As the copter twisted through the Himalayas, All finally allowed the relief to flood through him. “I’m alive,” he whispered.
Courtesy John All
As All recovered from his injuries, he sometimes felt as if a part of him had never escaped the crevasse. He talked freely about Tamang’s death and his own escape, but he did it from a remove—keeping himself the teller of the story, not the subject. “It was all so raw and overwhelming,” says All. “I had to keep it in the third person.”
In March 2015, almost a year after his near-death experience, John All visited Rebecca Cole in Hawaii.

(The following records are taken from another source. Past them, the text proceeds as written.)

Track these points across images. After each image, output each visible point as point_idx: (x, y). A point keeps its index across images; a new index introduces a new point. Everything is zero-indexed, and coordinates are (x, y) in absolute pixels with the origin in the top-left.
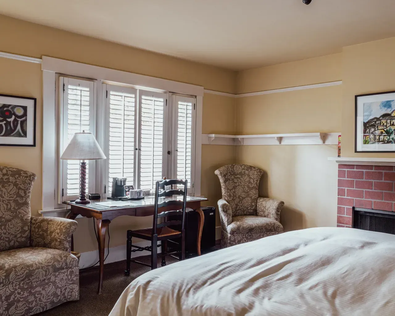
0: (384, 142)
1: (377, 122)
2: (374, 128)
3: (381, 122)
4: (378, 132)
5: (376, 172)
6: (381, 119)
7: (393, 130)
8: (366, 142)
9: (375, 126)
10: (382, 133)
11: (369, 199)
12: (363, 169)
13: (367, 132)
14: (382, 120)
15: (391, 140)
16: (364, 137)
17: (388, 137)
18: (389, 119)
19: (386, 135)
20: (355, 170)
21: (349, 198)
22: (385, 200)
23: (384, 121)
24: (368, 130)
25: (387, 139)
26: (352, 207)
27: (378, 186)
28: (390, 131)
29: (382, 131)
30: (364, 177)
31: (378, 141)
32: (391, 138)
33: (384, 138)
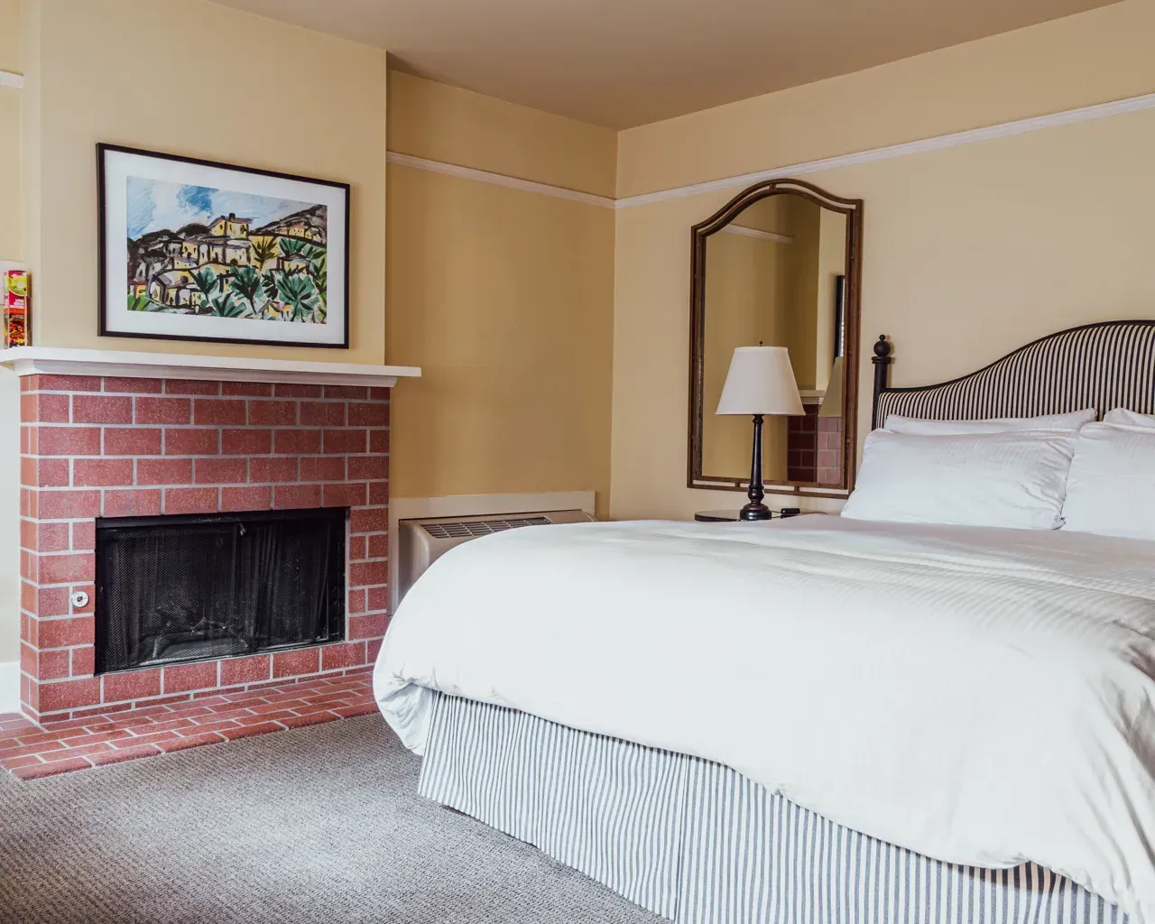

By now he was physically healed, but Cole could see that her friend was still shaken. So, she says, “I took a week off to take John on as many hikes and adventures as he was physically able to handle.” One day, they climbed Mauna Loa, the largest volcano in the world. As they trekked, it began to snow—a rarity in tropical Hawaii—and soon they were breaking trail through three feet of snow on their way to the summit. Being in the snowy mountains for the first time since his accident and discovering that the experience still made him feel happy and at peace marked the beginning of All’s true recovery.
All is now a research professor at Western Washington University. He is also fulfilling a lifelong desire to train the next generation of climber scientists at the Mountain Environments Research Institute, which he founded in 2016. “We all have dreams, but we usually say, ‘I’ll do it when I get a chance,’” says All. “Lying on that mountain, I realized you get only one chance to live.”